David P. Marshall was the leader of the Singapore Labor Front and became the first Chief Minister of Singapore in 1955.
Born into an Orthodox Jewish family of Iraqi ancestry in Singapore, he became interested in politics and the independence movement at an early age. He was called to the Bar in 1937 after graduating from the University of London and the Middle Temple in Britain. He would later become the most successful criminal lawyer in Singapore, with a reputation "Marshall never loses". Known for his sharp eloquence and imposing stances, he claimed that he had 99 acquittals out of 100 cases he defended for murder (during Singapore's period of using trial by jury). Ironically, in 1969 the leader of Singapore and political opponent Lee Kuan Yew abolished the jury system, using Marshall's reputation to illustrate its inadequacy.
In the Second World War, he joined the Singapore Volunteer Corps and was taken prisoner after the Fall of Singapore in 1942, working in coal mines of Hokkaidō, Japan before being released in 1945.
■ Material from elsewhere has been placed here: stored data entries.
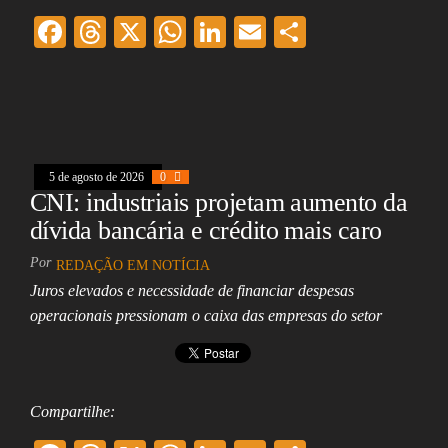
F
T
X
W
Li
E
Sh
ac
hr
ha
nk
m
ar
eb
ea
ts
ed
ai
e
oo
ds
A
In
l
k
pp
5 de agosto de 2026
0
CNI: industriais projetam aumento da
dívida bancária e crédito mais caro
Por
REDAÇÃO EM NOTÍCIA
Juros elevados e necessidade de financiar despesas
operacionais pressionam o caixa das empresas do setor
Compartilhe: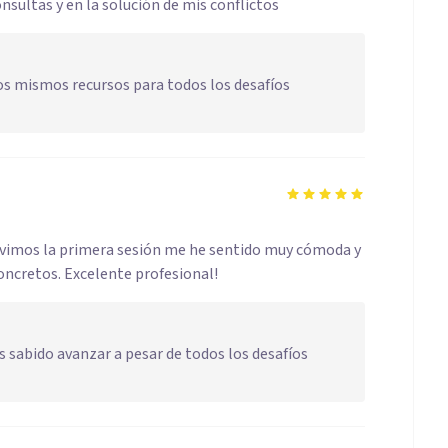
sultas y en la solución de mis conflictos
os mismos recursos para todos los desafíos
uvimos la primera sesión me he sentido muy cómoda y
ncretos. Excelente profesional!
as sabido avanzar a pesar de todos los desafíos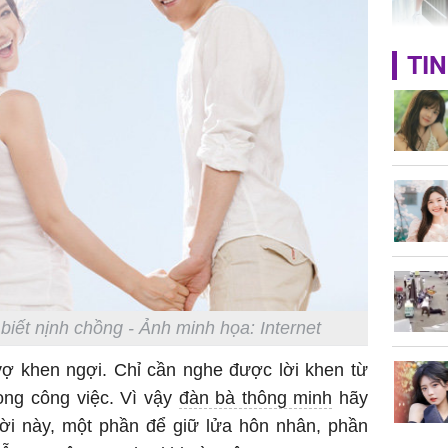
HH Mai 
TIN
Mua đồ hi
tặng em 
120 tỷ tr
Danh tín
hành hu
nữ ở giữ
TP.HCM
iết nịnh chồng - Ảnh minh họa: Internet
vợ khen ngợi. Chỉ cần nghe được lời khen từ
ong công việc. Vì vậy
đàn bà thông minh
hãy
lời này, một phần để giữ lửa hôn nhân, phần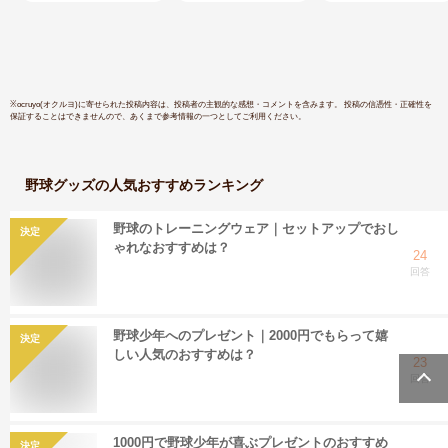
人気 防風
き DBX-2
ア刺繍有料
換無料 【
楽対応】
※
ocruyo(オクルヨ)
に寄せられた投稿内容は、投稿者の主観的な感想・コメントを含みます。 投稿の信憑性・正確性を
保証することはできませんので、あくまで参考情報の一つとしてご利用ください。
野球グッズ
の人気おすすめランキング
野球のトレーニングウェア｜セットアップでおし
決定
ゃれなおすすめは？
24
回答
野球少年へのプレゼント｜2000円でもらって嬉
決定
しい人気のおすすめは？
23
回答
1000円で野球少年が喜ぶプレゼントのおすすめ
決定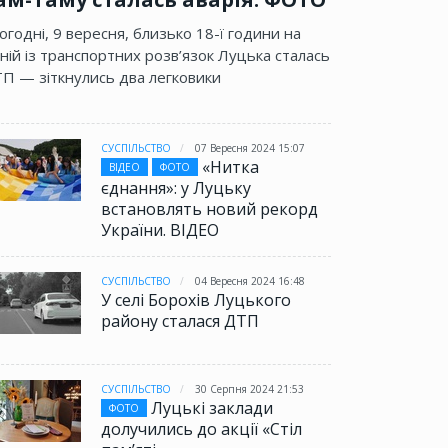
огодні, 9 вересня, близько 18-ї години на
ній із транспортних розв’язок Луцька сталась
П — зіткнулись два легковики
СУСПІЛЬСТВО
07 Вересня 2024 15:07
«Нитка
ВІДЕО
ФОТО
єднання»: у Луцьку
встановлять новий рекорд
України. ВІДЕО
СУСПІЛЬСТВО
04 Вересня 2024 16:48
У селі Борохів Луцького
району сталася ДТП
СУСПІЛЬСТВО
30 Серпня 2024 21:53
Луцькі заклади
ФОТО
долучились до акції «Стіл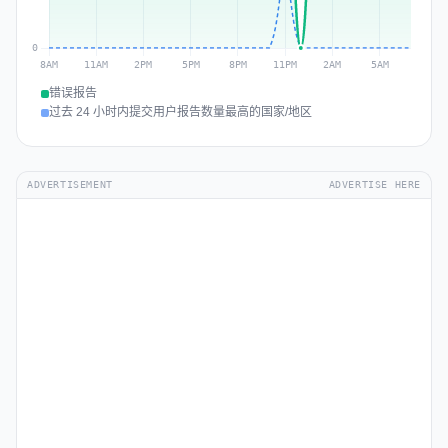
错误报告
过去 24 小时内提交用户报告数量最高的国家/地区
ADVERTISEMENT
ADVERTISE HERE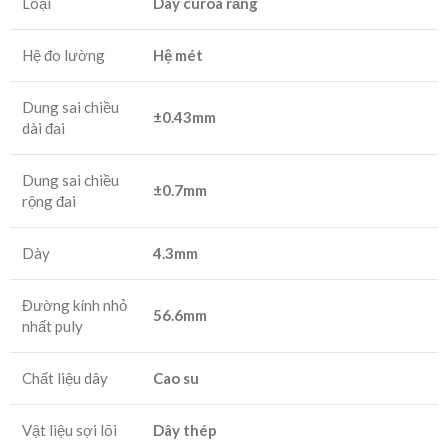
Loại
Dây curoa răng
Hệ đo lường
Hệ mét
Dung sai chiều
±0.43mm
dài đai
Dung sai chiều
±0.7mm
rộng đai
Dày
4.3mm
Đường kính nhỏ
56.6mm
nhất puly
Chất liệu dây
Cao su
Vật liệu sợi lõi
Dây thép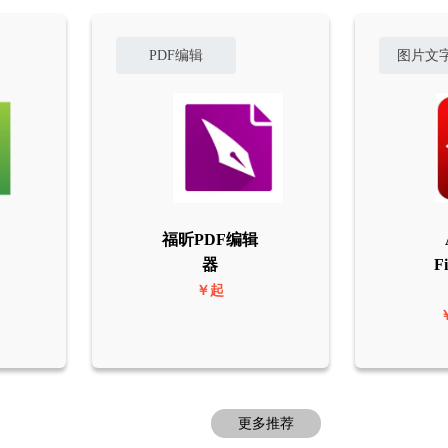
PDF编辑
图片文
福昕PDF编辑
器
F
￥起
更多推荐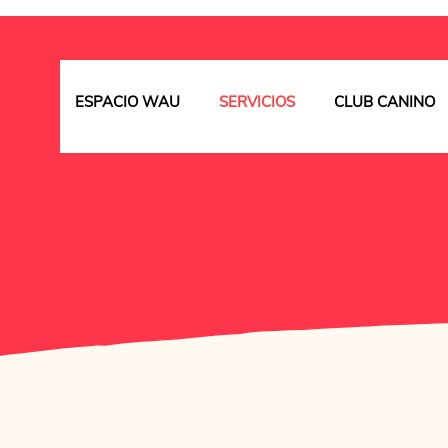
ESPACIO WAU
SERVICIOS
CLUB CANINO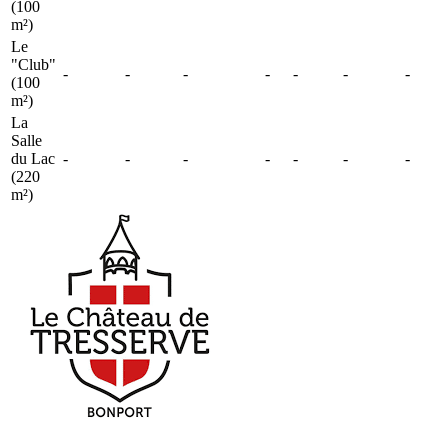
(100
m²)
Le
"Club"
-
-
-
-
-
-
-
(100
m²)
La
Salle
du Lac
-
-
-
-
-
-
-
(220
m²)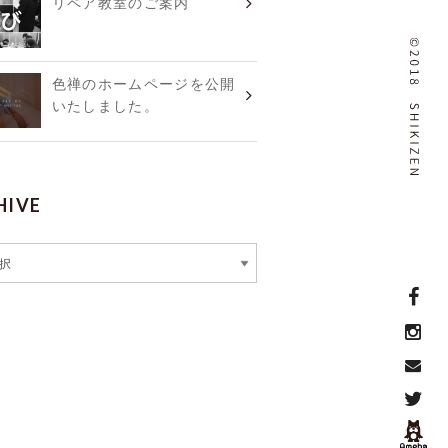
リペア教室のご案内
色禅のホームページを公開
いたしました。
HIVE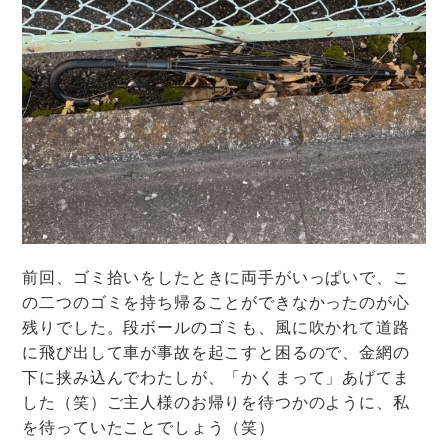
前回、ゴミ拾いをしたときに両手がいっぱいで、こ
の二つのゴミを持ち帰ることができなかったのが心
残りでした。段ボールのゴミも、風に吹かれて道路
に飛び出して車が事故を起こすと困るので、金網の
下に挟み込んでわたしが、「かくまって」あげてま
した（笑）ご主人様のお帰りを待つかのように、私
を待っていたことでしょう（笑）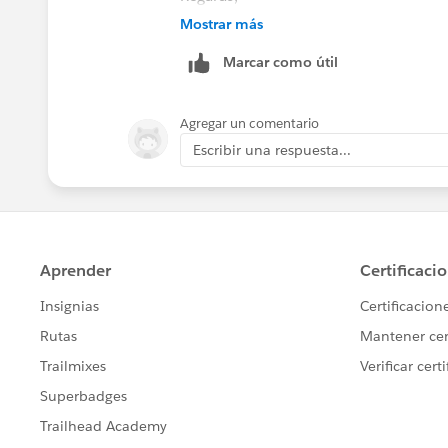
Mostrar más
Amit.
Marcar como útil
Agregar un comentario
Escribir una respuesta...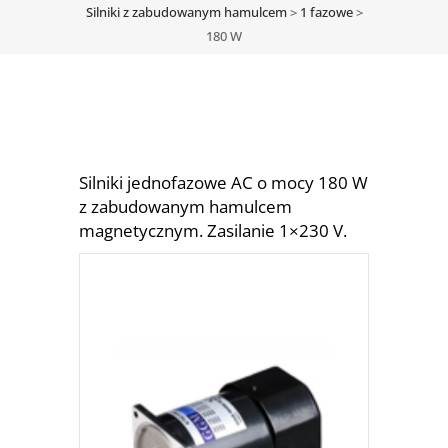
Silniki z zabudowanym hamulcem
>
1 fazowe
>
180 W
Silniki jednofazowe AC o mocy 180 W
z zabudowanym hamulcem
magnetycznym. Zasilanie 1×230 V.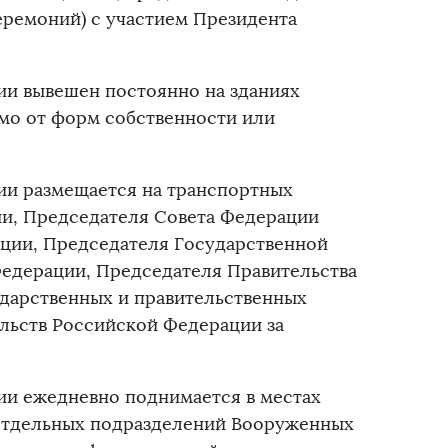
ремоний) с участием Президента
и вывешен постоянно на зданиях
мо от форм собственности или
ии размещается на транспортных
и, Председателя Совета Федерации
ции, Председателя Государственной
едерации, Председателя Правительства
дарственных и правительственных
льств Российской Федерации за
ии ежедневно поднимается в местах
 отдельных подразделений Вооруженных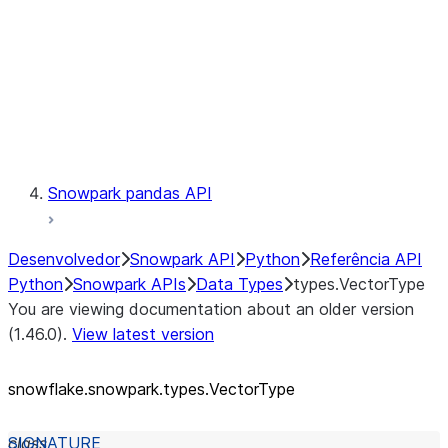
Context
Exceptions
Testing
Snowpark pandas API
Desenvolvedor
Snowpark API
Python
Referência API
Python
Snowpark APIs
Data Types
types.VectorType
You are viewing documentation about an older version
(1.46.0).
View latest version
snowflake.snowpark.types.VectorType
class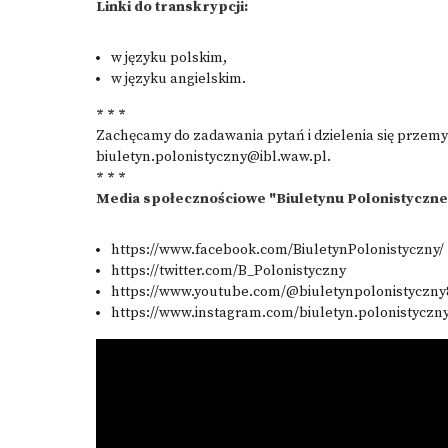
Linki do transkrypcji:
w języku polskim
,
w języku angielskim
.
* * *
Zachęcamy do zadawania pytań i dzielenia się przem
biuletyn.polonistyczny@ibl.waw.pl.
* * *
Media społecznościowe "Biuletynu Polonistyczn
https://www.facebook.com/BiuletynPolonistyczny/
https://twitter.com/B_Polonistyczny
https://www.youtube.com/@biuletynpolonistyczny
https://www.instagram.com/biuletyn.polonistyczny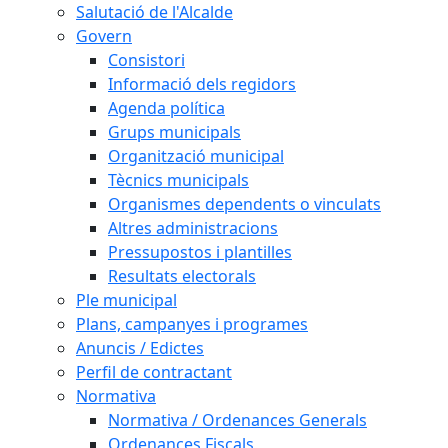
Salutació de l'Alcalde
Govern
Consistori
Informació dels regidors
Agenda política
Grups municipals
Organització municipal
Tècnics municipals
Organismes dependents o vinculats
Altres administracions
Pressupostos i plantilles
Resultats electorals
Ple municipal
Plans, campanyes i programes
Anuncis / Edictes
Perfil de contractant
Normativa
Normativa / Ordenances Generals
Ordenances Fiscals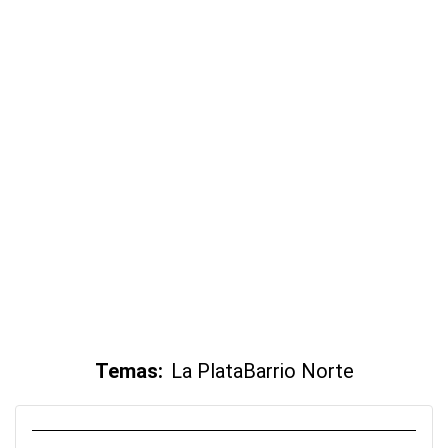
Temas:
La Plata
Barrio Norte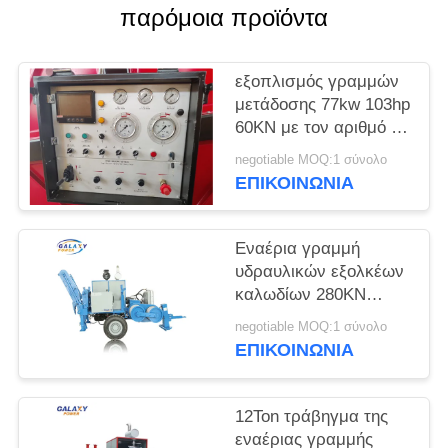
PRIVACY
παρόμοια προϊόντα
POLICY
εξοπλισμός γραμμών
μετάδοσης 77kw 103hp
60KN με τον αριθμό 7
αυλακιού
negotiable MOQ:1 σύνολο
ΕΠΙΚΟΙΝΩΝΊΑ
Εναέρια γραμμή
υδραυλικών εξολκέων
καλωδίων 280KN
ADSS που δένει με
negotiable MOQ:1 σύνολο
σπάγγο τον εξοπλισμό
ΕΠΙΚΟΙΝΩΝΊΑ
12Ton τράβηγμα της
εναέριας γραμμής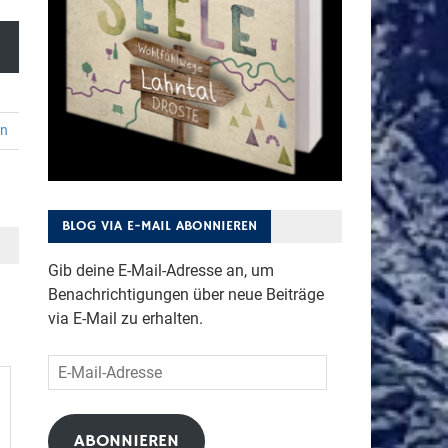
en
BLOG VIA E-MAIL ABONNIEREN
Gib deine E-Mail-Adresse an, um
Benachrichtigungen über neue Beiträge
via E-Mail zu erhalten.
E-
Mail-
Adresse
ABONNIEREN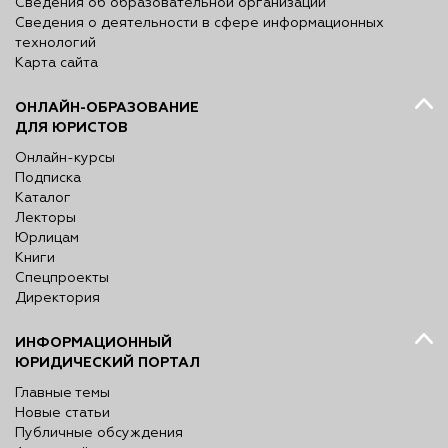
Сведения об образовательной организации
Сведения о деятельности в сфере информационных
технологий
Карта сайта
ОНЛАЙН-ОБРАЗОВАНИЕ
ДЛЯ ЮРИСТОВ
Онлайн-курсы
Подписка
Каталог
Лекторы
Юрлицам
Книги
Спецпроекты
Директория
ИНФОРМАЦИОННЫЙ
ЮРИДИЧЕСКИЙ ПОРТАЛ
Главные темы
Новые статьи
Публичные обсуждения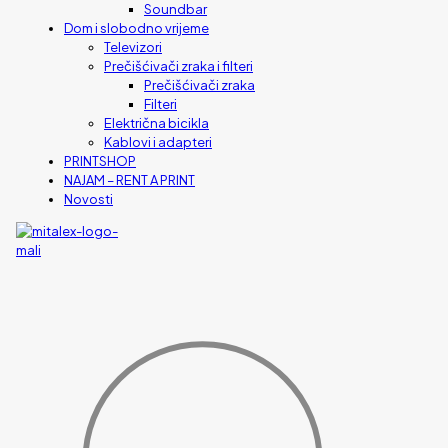
Soundbar
Dom i slobodno vrijeme
Televizori
Prečišćivači zraka i filteri
Prečišćivači zraka
Filteri
Električna bicikla
Kablovi i adapteri
PRINTSHOP
NAJAM – RENT A PRINT
Novosti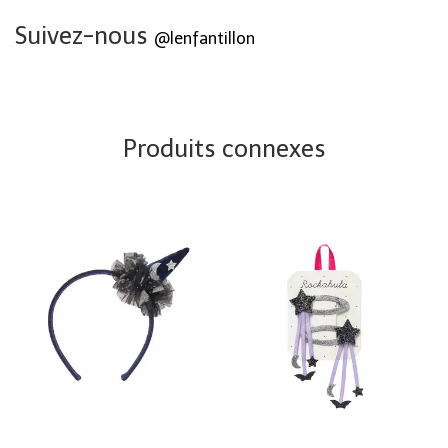
Suivez-nous
@lenfantillon
Produits connexes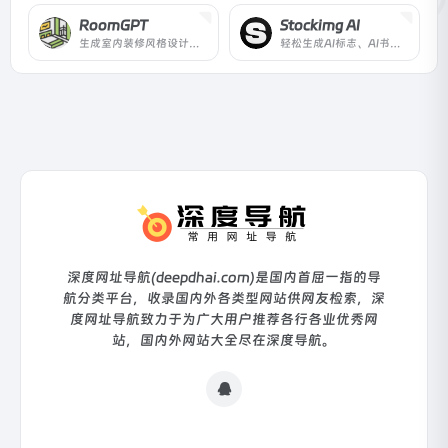
RoomGPT
Stockimg AI
生成室内装修风格设计图片的AI工具，在几秒钟内生成你的梦想房间。
轻松生成AI标志、AI书籍封面、AI海报等
深度网址导航(deepdhai.com)是国内首屈一指的导
航分类平台，收录国内外各类型网站供网友检索，深
度网址导航致力于为广大用户推荐各行各业优秀网
站，国内外网站大全尽在深度导航。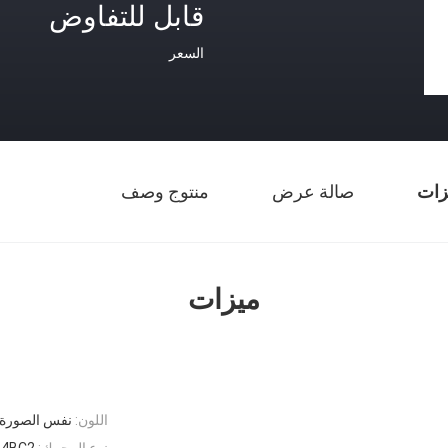
قابل للتفاوض
السعر
زات
صالة عرض
منتوج وصف
ميزات
اللون:
نفس الصورة
نوع المحرك:
4BC2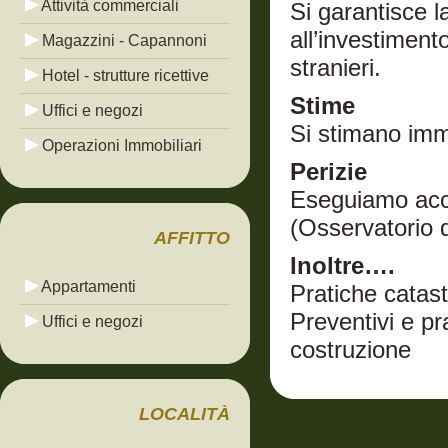
Attività commerciali
Si garantisce 
all’investiment
Magazzini - Capannoni
stranieri.
Hotel - strutture ricettive
Stime
Uffici e negozi
Si stimano imm
Operazioni Immobiliari
Perizie
Eseguiamo accu
(Osservatorio 
AFFITTO
Inoltre….
Appartamenti
Pratiche catast
Preventivi e pr
Uffici e negozi
costruzione
LOCALITÀ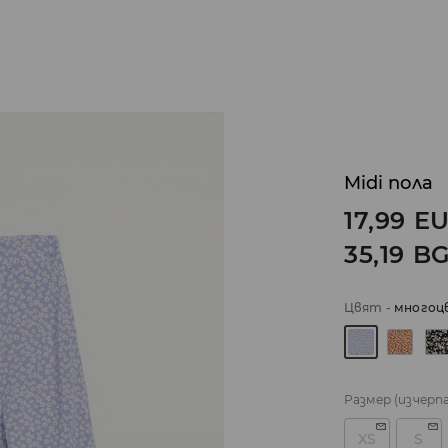
Midi пола
17,99
E
35,19
B
Цвят
-
многоц
Размер
(изчерп
XS
S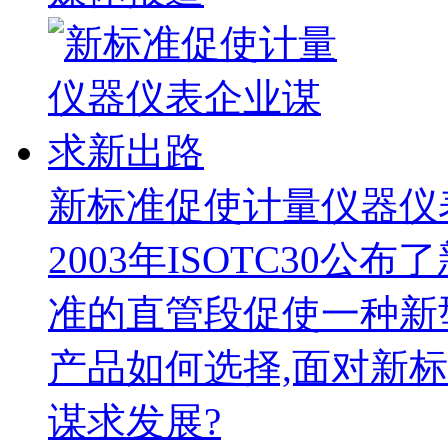
新标准促使计量仪器仪
2003年ISOTC30公布
准的直管段促使一种新
产品如何选择,面对新
谋求发展?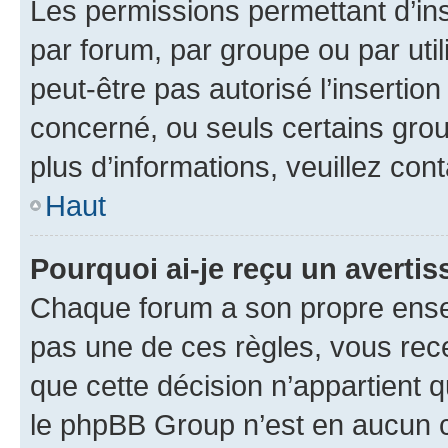
Les permissions permettant d’in
par forum, par groupe ou par util
peut-être pas autorisé l’insertio
concerné, ou seuls certains grou
plus d’informations, veuillez con
Haut
Pourquoi ai-je reçu un averti
Chaque forum a son propre ense
pas une de ces règles, vous rece
que cette décision n’appartient 
le phpBB Group n’est en aucun c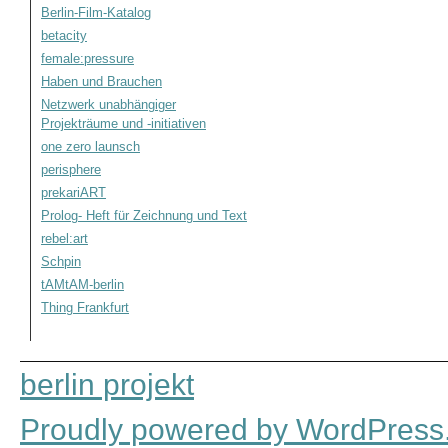
Berlin-Film-Katalog
betacity
female:pressure
Haben und Brauchen
Netzwerk unabhängiger
Projekträume und -initiativen
one zero launsch
perisphere
prekariART
Prolog- Heft für Zeichnung und Text
rebel:art
Schpin
tAMtAM-berlin
Thing Frankfurt
berlin projekt
Proudly powered by WordPress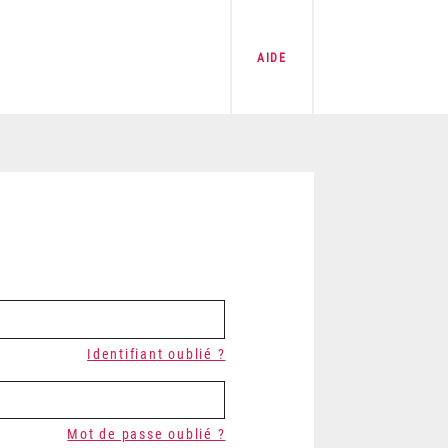
AIDE
Identifiant oublié ?
Mot de passe oublié ?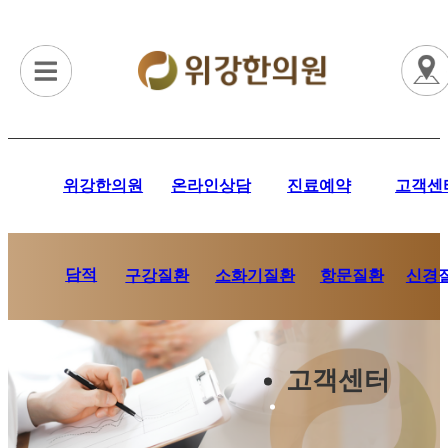
위강한의원
온라인상담
진료예약
고객센
담적
항문질환
신경
구강질환
소화기질환
고객센터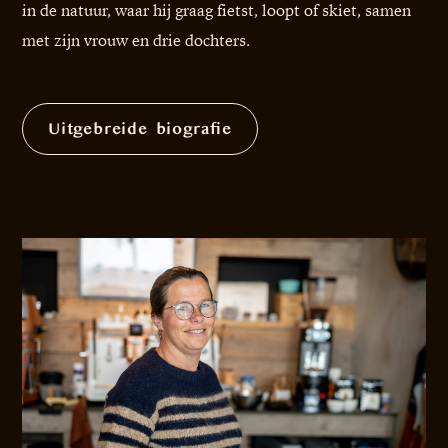
in de natuur, waar hij graag fietst, loopt of skiet, samen
met zijn vrouw en drie dochters.
Uitgebreide biografie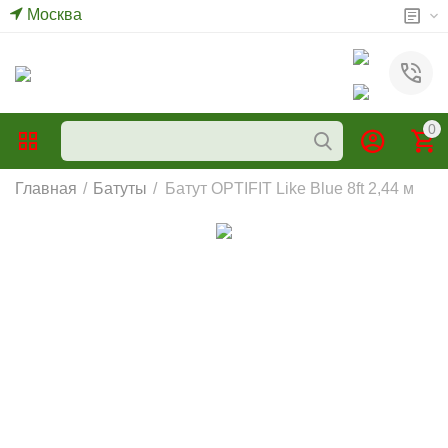
Москва
0
Главная
/
Батуты
/
Батут OPTIFIT Like Blue 8ft 2,44 м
In Singapore's first Legislative Assembly election in April 1955, Marshall led the left-wing Labor Front to a narrow victory, and was able to form a minority government and become Chief Minister. He presided over a shaky government, receiving little cooperation from either the colonial authorities or the other local parties. In May 1955, the Hock Lee Bus Riots broke out, killing 4 people and seriously discrediting Marshall's government. In April 1956, he led a delegation to London to negotiate for complete self-rule, but the talks fell through due to British concerns about worker unrest and communist influence. After the failed meeting, Marshall resigned saying "I have failed in my Merdeka mission". Replacing him as Chief Minister was Lim Yew Hock, who would later take very tough action against the labor unions.
Marshall stayed on the backbenches, before quitting the ruling Labor Front party in 1957 and founding the Workers' Party of Singapore. He lost his seat in the 1959 general election, but was able to win a by-election in Anson in 1961. After losing his seat again in the 1963 elections, he returned to practice law but remained active in opposition politics until 1972, when J. B. Jeyaretnam became leader of the Workers' Party.
From 1978 to 1993, Marshall served as Singapore's Ambassador to France, Portugal, Spain and Switzerland. As Singapore's ambassador, Marshall always defended his country's interests, despite his differences with Lee Kuan Yew's government. He retired from the diplomatic corps in 1993.
He died in 1995 as a result of lung cancer.